Lula: El líder difícil de reemplazar

     Cuando, tras su reelección en 2003, el Presidente de Brasil, Luiz Inacio Lula da Silva, afirmó que “la prioridad de la política exterior brasileña será Suramérica”, el continente le creyó poco. América Latina se ha acostumbrado a ver cómo sus políticos lanzan frases rimbombantes para hacerle saber al mundo el arribo de un nuevo líder. Pero no es el caso de Lula, un mandatario que no necesita recurrir a las promesas fáciles para encantar a los brasileños y a los líderes mundiales.

     “Es el más popular del mundo”, lo halagó el Presidente norteamericano, Barack Obama, evidenciando que el Jefe de Estado brasileño es hoy una celebridad de la diplomacia internacional, debido -más allá de su esforzada historia personal ligada al mundo obrero principalmente a estar a la cabeza de un país que ha luchado por superar los embates que el desarrollo económico supone para las naciones emergentes.

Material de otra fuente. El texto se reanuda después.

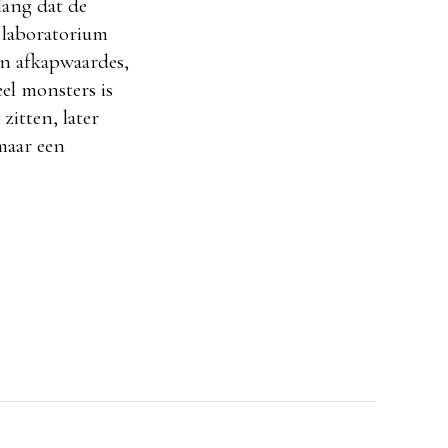
lang dat de
 laboratorium
an afkapwaardes,
el monsters is
itten, later
 maar een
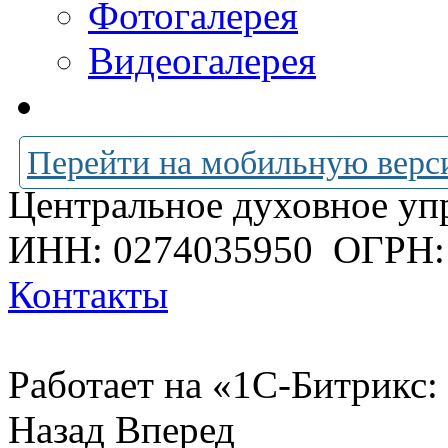
Фотогалерея
Видеогалерея
Перейти на мобильную верс
Центральное духовное уп
ИНН: 0274035950
ОГРН:
Контакты
Работает на «1С-Битрикс:
Назад
Вперед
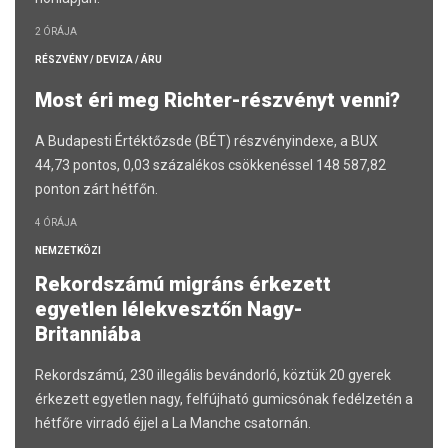
2 ÓRÁJA
RÉSZVÉNY / DEVIZA / ÁRU
Most éri meg Richter-részvényt venni?
A Budapesti Értéktőzsde (BÉT) részvényindexe, a BUX
44,73 pontos, 0,03 százalékos csökkenéssel 148 587,82
ponton zárt hétfőn.
4 ÓRÁJA
NEMZETKÖZI
Rekordszámú migráns érkezett
egyetlen lélekvesztőn Nagy-
Britanniába
Rekordszámú, 230 illegális bevándorló, köztük 20 gyerek
érkezett egyetlen nagy, felfújható gumicsónak fedélzetén a
hétfőre virradó éjjel a La Manche csatornán.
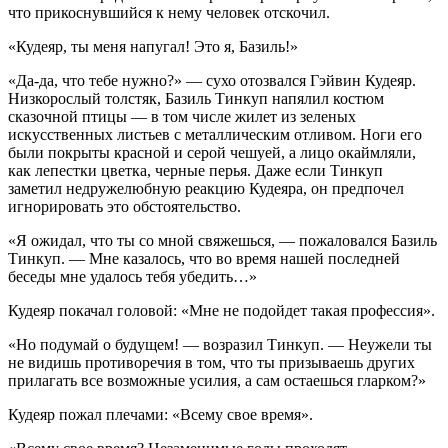
что прикоснувшийся к нему человек отскочил.
«Кудеяр, ты меня напугал! Это я, Базиль!»
«Да-да, что тебе нужно?» — сухо отозвался Гэйвин Кудеяр.
Низкорослый толстяк, Базиль Тинкуп напялил костюм
сказочной птицы — в том числе жилет из зеленых
искусственных листьев с металлическим отливом. Ноги его
были покрыты красной и серой чешуей, а лицо окаймляли,
как лепестки цветка, черные перья. Даже если Тинкуп
заметил недружелюбную реакцию Кудеяра, он предпочел
игнорировать это обстоятельство.
«Я ожидал, что ты со мной свяжешься, — пожаловался Базиль
Тинкуп. — Мне казалось, что во время нашей последней
беседы мне удалось тебя убедить…»
Кудеяр покачал головой: «Мне не подойдет такая профессия».
«Но подумай о будущем! — возразил Тинкуп. — Неужели ты
не видишь противоречия в том, что ты призываешь других
прилагать все возможные усилия, а сам остаешься гларком?»
Кудеяр пожал плечами: «Всему свое время».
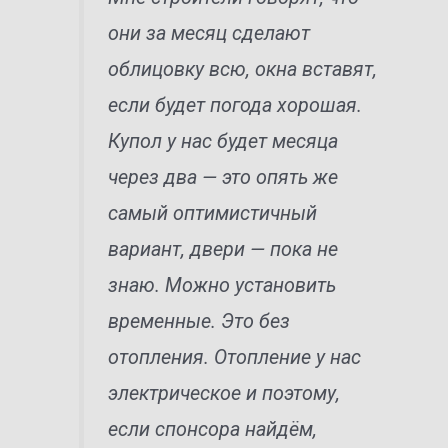
они за месяц сделают
облицовку всю, окна вставят,
если будет погода хорошая.
Купол у нас будет месяца
через два — это опять же
самый оптимистичный
вариант, двери — пока не
знаю. Можно установить
временные. Это без
отопления. Отопление у нас
электрическое и поэтому,
если спонсора найдём,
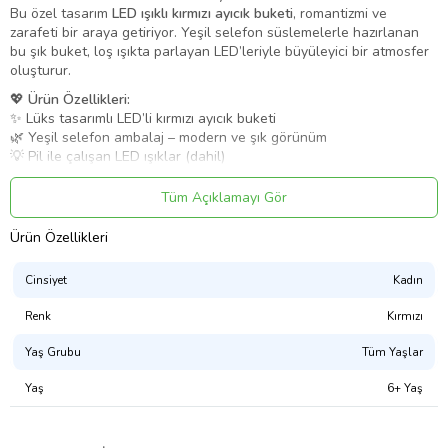
Bu özel tasarım
LED ışıklı kırmızı ayıcık buketi
, romantizmi ve
zarafeti bir araya getiriyor. Yeşil selefon süslemelerle hazırlanan
bu şık buket, loş ışıkta parlayan LED’leriyle büyüleyici bir atmosfer
oluşturur.
💖
Ürün Özellikleri:
✨ Lüks tasarımlı LED’li kırmızı ayıcık buketi
🌿 Yeşil selefon ambalaj – modern ve şık görünüm
💡 Pil ile çalışan LED ışıklar (dahil)
🎀 Özel günlerde hediye edilmeye hazır şık paketleme
Tüm Açıklamayı Gör
Ürün Kodu:
kcm55218308
Ürün Özellikleri
Cinsiyet
Kadın
Renk
Kırmızı
Yaş Grubu
Tüm Yaşlar
Yaş
6+ Yaş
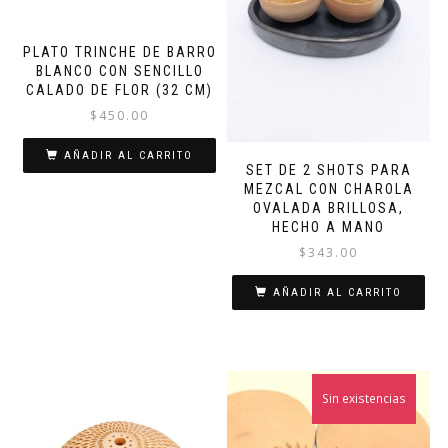
PLATO TRINCHE DE BARRO
BLANCO CON SENCILLO
CALADO DE FLOR (32 CM)
$
450.00
AÑADIR AL CARRITO
SET DE 2 SHOTS PARA
MEZCAL CON CHAROLA
OVALADA BRILLOSA,
HECHO A MANO
$
343.00
AÑADIR AL CARRITO
Sin existencias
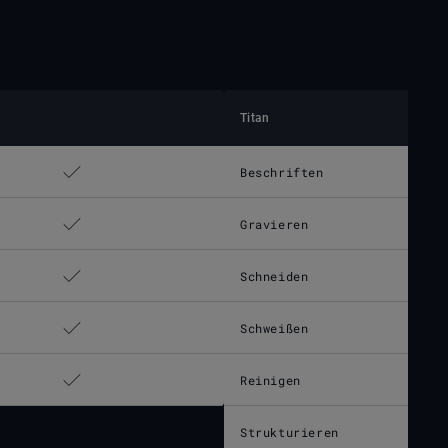
Titan
Beschriften
Gravieren
Schneiden
Schweißen
Reinigen
Strukturieren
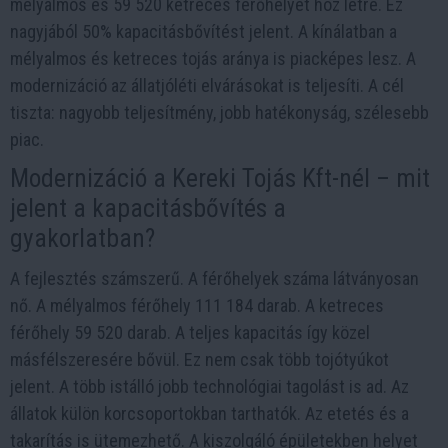
mélyalmos és 59 520 ketreces férőhelyet hoz létre. Ez
nagyjából 50% kapacitásbővítést jelent. A kínálatban a
mélyalmos és ketreces tojás aránya is piacképes lesz. A
modernizáció az állatjóléti elvárásokat is teljesíti. A cél
tiszta: nagyobb teljesítmény, jobb hatékonyság, szélesebb
piac.
Modernizáció a Kereki Tojás Kft-nél – mit
jelent a kapacitásbővítés a
gyakorlatban?
A fejlesztés számszerű. A férőhelyek száma látványosan
nő. A mélyalmos férőhely 111 184 darab. A ketreces
férőhely 59 520 darab. A teljes kapacitás így közel
másfélszeresére bővül. Ez nem csak több tojótyúkot
jelent. A több istálló jobb technológiai tagolást is ad. Az
állatok külön korcsoportokban tarthatók. Az etetés és a
takarítás is ütemezhető. A kiszolgáló épületekben helyet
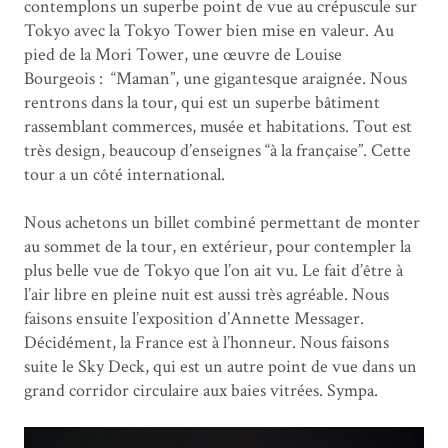
contemplons un superbe point de vue au crépuscule sur
Tokyo avec la Tokyo Tower bien mise en valeur. Au
pied de la Mori Tower, une œuvre de Louise
Bourgeois : “Maman”, une gigantesque araignée. Nous
rentrons dans la tour, qui est un superbe bâtiment
rassemblant commerces, musée et habitations. Tout est
très design, beaucoup d’enseignes “à la française”. Cette
tour a un côté international.
Nous achetons un billet combiné permettant de monter
au sommet de la tour, en extérieur, pour contempler la
plus belle vue de Tokyo que l’on ait vu. Le fait d’être à
l’air libre en pleine nuit est aussi très agréable. Nous
faisons ensuite l’exposition d’Annette Messager.
Décidément, la France est à l’honneur. Nous faisons
suite le Sky Deck, qui est un autre point de vue dans un
grand corridor circulaire aux baies vitrées. Sympa.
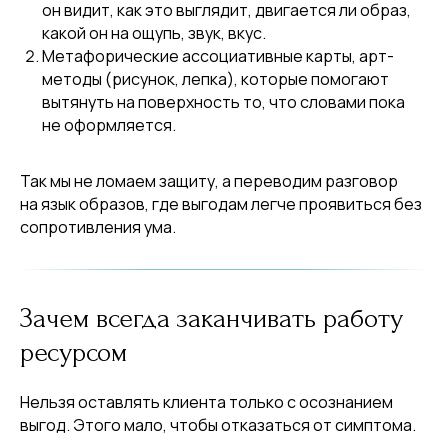
он видит, как это выглядит, двигается ли образ,
какой он на ощупь, звук, вкус.
Метафорические ассоциативные карты, арт-
методы (рисунок, лепка), которые помогают
вытянуть на поверхность то, что словами пока
не оформляется.
Так мы не ломаем защиту, а переводим разговор
на язык образов, где выгодам легче проявиться без
сопротивления ума.
Зачем всегда заканчивать работу
ресурсом
Нельзя оставлять клиента только с осознанием
выгод. Этого мало, чтобы отказаться от симптома.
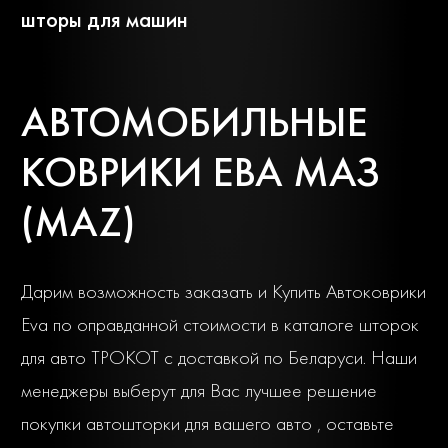
шторы для машин
Тата
АВТОМОБИЛЬНЫЕ
КОВРИКИ ЕВА МАЗ
(MAZ)
Дарим возможность заказать и Купить Автоковрики
Eva по оправданной стоимости в каталоге шторок
для авто ТРОКОТ с доставкой по Беларуси. Наши
менеджеры выберут для Вас лучшее решение
покупки автошторки для вашего авто , оставьте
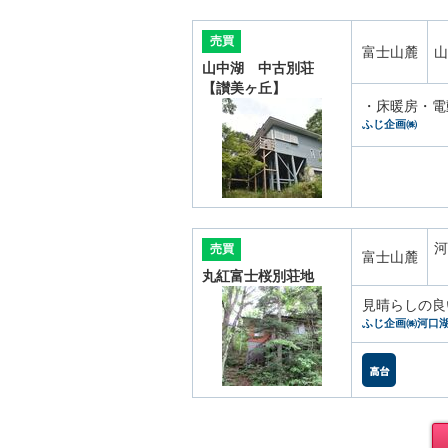
売買
富士山麓
山
山中湖 中古別荘
【讃美ヶ丘】
・床暖房・電
ふじ企画㈱
河
売買
富士山麓
丸紅富士桜別荘地
見晴らしの良
ふじ企画㈱河口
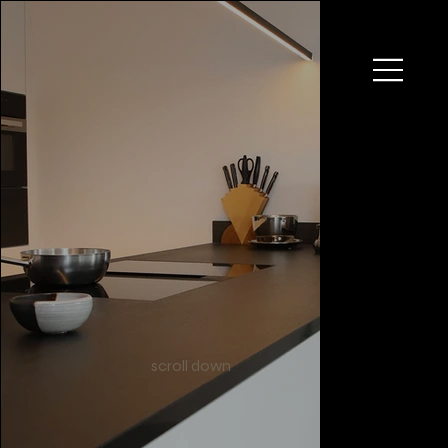
scroll down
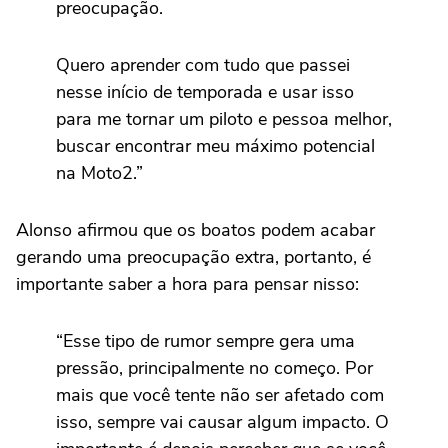
preocupação.
Quero aprender com tudo que passei
nesse início de temporada e usar isso
para me tornar um piloto e pessoa melhor,
buscar encontrar meu máximo potencial
na Moto2.”
Alonso afirmou que os boatos podem acabar
gerando uma preocupação extra, portanto, é
importante saber a hora para pensar nisso:
“Esse tipo de rumor sempre gera uma
pressão, principalmente no começo. Por
mais que você tente não ser afetado com
isso, sempre vai causar algum impacto. O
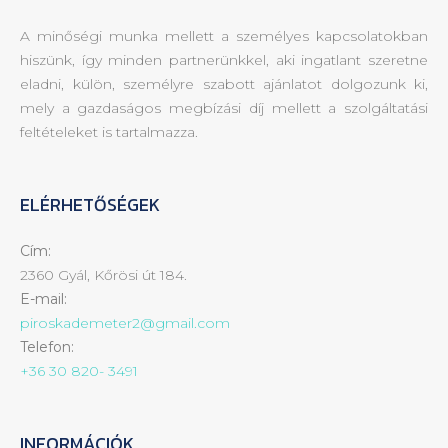
A minőségi munka mellett a személyes kapcsolatokban
hiszünk, így minden partnerünkkel, aki ingatlant szeretne
eladni, külön, személyre szabott ajánlatot dolgozunk ki,
mely a gazdaságos megbízási díj mellett a szolgáltatási
feltételeket is tartalmazza.
ELÉRHETŐSÉGEK
Cím:
2360 Gyál, Kőrösi út 184.
E-mail:
piroskademeter2@gmail.com
Telefon:
+36 30 820- 3491
INFORMÁCIÓK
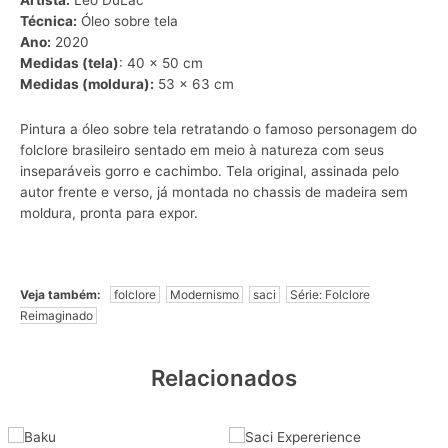
Artista:
Leo DuLac
Técnica:
Óleo sobre tela
Ano:
2020
Medidas (tela)
: 40 x 50 cm
Medidas (moldura):
53 x 63 cm
Pintura a óleo sobre tela retratando o famoso personagem do
folclore brasileiro sentado em meio à natureza com seus
inseparáveis gorro e cachimbo. Tela original, assinada pelo
autor frente e verso, já montada no chassis de madeira sem
moldura, pronta para expor.
Veja também:
folclore
Modernismo
saci
Série: Folclore
Reimaginado
Relacionados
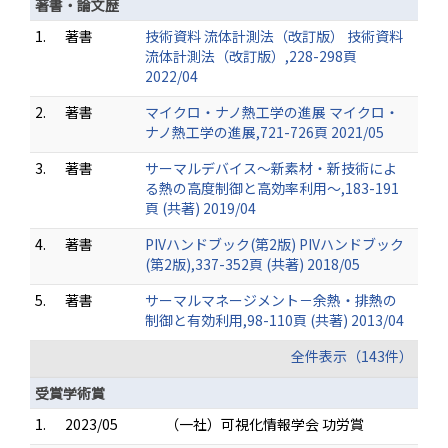
著書・論文歴
1.
著書
技術資料 流体計測法（改訂版） 技術資料
流体計測法（改訂版）,228-298頁
2022/04
2.
著書
マイクロ・ナノ熱工学の進展 マイクロ・
ナノ熱工学の進展,721-726頁 2021/05
3.
著書
サーマルデバイス～新素材・新技術によ
る熱の高度制御と高効率利用～,183-191
頁 (共著) 2019/04
4.
著書
PIVハンドブック(第2版) PIVハンドブック
(第2版),337-352頁 (共著) 2018/05
5.
著書
サーマルマネージメント－余熱・排熱の
制御と有効利用,98-110頁 (共著) 2013/04
全件表示（143件）
受賞学術賞
1.
2023/05
（一社）可視化情報学会 功労賞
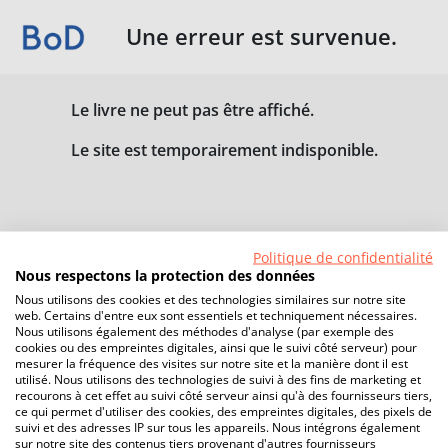
Une erreur est survenue.
Le livre ne peut pas être affiché.
Le site est temporairement indisponible.
Politique de confidentialité
Nous respectons la protection des données
Nous utilisons des cookies et des technologies similaires sur notre site
web. Certains d'entre eux sont essentiels et techniquement nécessaires.
Nous utilisons également des méthodes d'analyse (par exemple des
cookies ou des empreintes digitales, ainsi que le suivi côté serveur) pour
mesurer la fréquence des visites sur notre site et la manière dont il est
utilisé. Nous utilisons des technologies de suivi à des fins de marketing et
recourons à cet effet au suivi côté serveur ainsi qu'à des fournisseurs tiers,
ce qui permet d'utiliser des cookies, des empreintes digitales, des pixels de
suivi et des adresses IP sur tous les appareils. Nous intégrons également
sur notre site des contenus tiers provenant d'autres fournisseurs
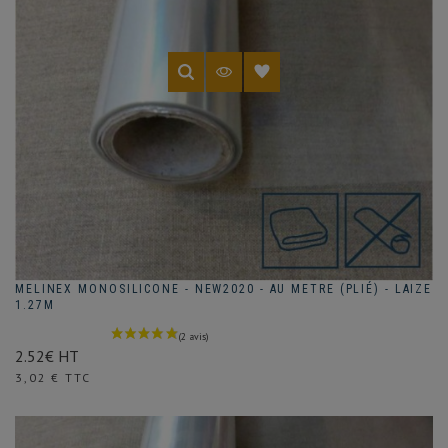
MELINEX MONOSILICONE - NEW2020 - AU METRE (PLIÉ) - LAIZE
1.27M
2.52€ HT
Prix
3,02 € TTC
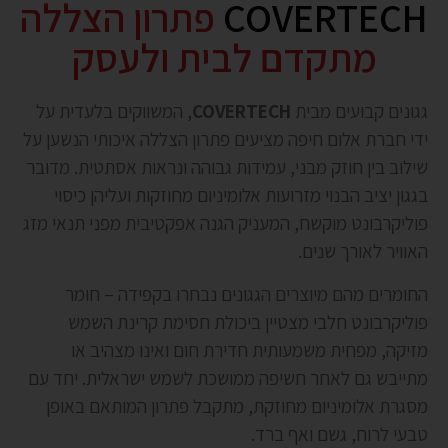
COVERTECH
פתרון הצללה
מתקדם לבית ולעסק
גגונים קבועים מבית
COVERTECH
, המשווקים בלעדית על
ידי חברת אלום חיפה מציעים פתרון הצללה איכותי הנשען על
שילוב בין חוזק מבני, עמידות גבוהה ונראות אסתטית. מדובר
בגגון יציב הבנוי מזרועות אלומיניום מחוזקות ועליהן כיסוי
פוליקרבונט מוקשח, המעניק הגנה אפקטיבית מפני תנאי מזג
האוויר לאורך שנים.
החומרים מהם מיוצרים הגגונים נבחרו בקפידה – חומר
פוליקרבונט חלבי מצטיין ביכולת חסימת קרינת השמש
מזיקה, מפחית משמעותית חדירת חום ואינו מצהיב או
מתייבש גם לאחר חשיפה ממושכת לשמש ישראלית. יחד עם
מסגרת אלומיניום מחוזקת, מתקבל פתרון המותאם באופן
טבעי לרוח, גשם ואף ברד.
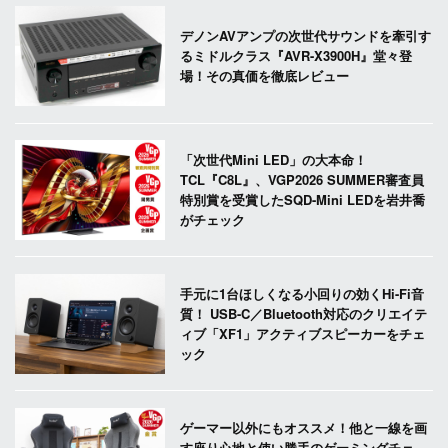
デノンAVアンプの次世代サウンドを牽引す
るミドルクラス『AVR-X3900H』堂々登
場！その真価を徹底レビュー
「次世代Mini LED」の大本命！
TCL『C8L』、VGP2026 SUMMER審査員
特別賞を受賞したSQD-Mini LEDを岩井喬
がチェック
手元に1台ほしくなる小回りの効くHi-Fi音
質！ USB-C／Bluetooth対応のクリエイテ
ィブ「XF1」アクティブスピーカーをチェ
ック
ゲーマー以外にもオススメ！他と一線を画
す座り心地と使い勝手のゲーミングチェ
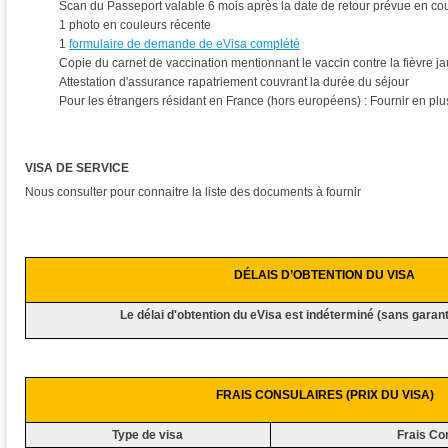
Scan du Passeport valable 6 mois après la date de retour prévue en co
1 photo en couleurs récente
1
formulaire de demande de eVisa complété
Copie du carnet de vaccination mentionnant le vaccin contre la fièvre j
Attestation d'assurance rapatriement couvrant la durée du séjour
Pour les étrangers résidant en France (hors européens) : Fournir en plu
VISA DE SERVICE
Nous consulter pour connaitre la liste des documents à fournir
DÉLAIS D’OBTENTION DU VISA
Le délai d'obtention du eVisa est indéterminé (sans garant
FRAIS
CONSULAIRES (PRIX DU VISA)
Type de visa
Frais Co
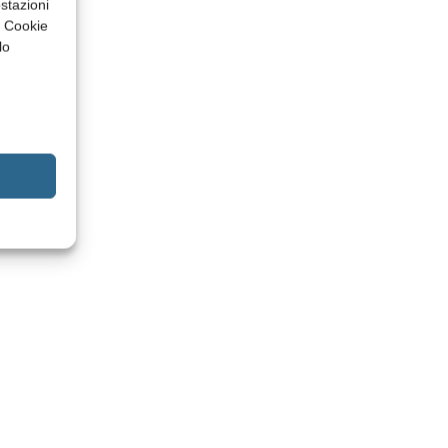
stazioni
a Cookie
lo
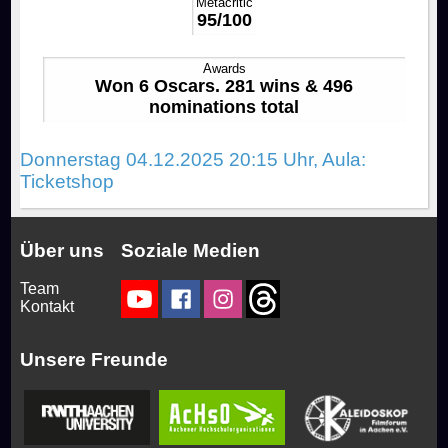
Metacritic
95/100
Awards
Won 6 Oscars. 281 wins & 496
nominations total
Donnerstag 04.12.2025 20:15 Uhr, Aula:
Ticketshop
Über uns
Soziale Medien
Team
Kontakt
Unsere Freunde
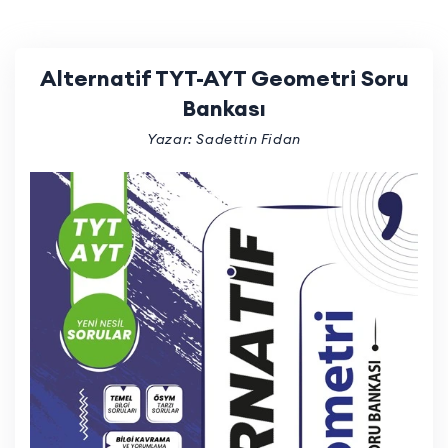
Alternatif TYT-AYT Geometri Soru
Bankası
Yazar: Sadettin Fidan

Y sabe que ése es su punto fuerte. Continuando con los elogios, la ex mandataria de Chile y ex presidenta pro tempore de la Unión de Naciones Sudamericanas (Unasur), Michelle Bachelet, afirmó que “a mí me asombra permanentemente Lula, (en especial) por su sabiduría. Es un gran líder; un gran Presidente; muy capaz políticamente; un muy buen compañero”.

     El Palacio Itamaraty, lugar que cobija al Ministerio de Relaciones Exteriores brasileño, es un mar de aciertos y la piedra fundamental del gobierno para mejorar la imagen de una administración marcada por denuncias de corrupción, pero aun así con una fuerte adhesión a la figura del Presidente Da Silva, gracias a la capacidad de éste para mantener la disciplina fiscal, el diálogo abierto y una justa mezcla de negocios con programas sociales. Un buen líder es quien se embebe de su pueblo y adopta sus intereses como propios, compartiendo sus gustos y miedos. Lula encarna el espíritu de los brasileños y lo lleva por el mundo.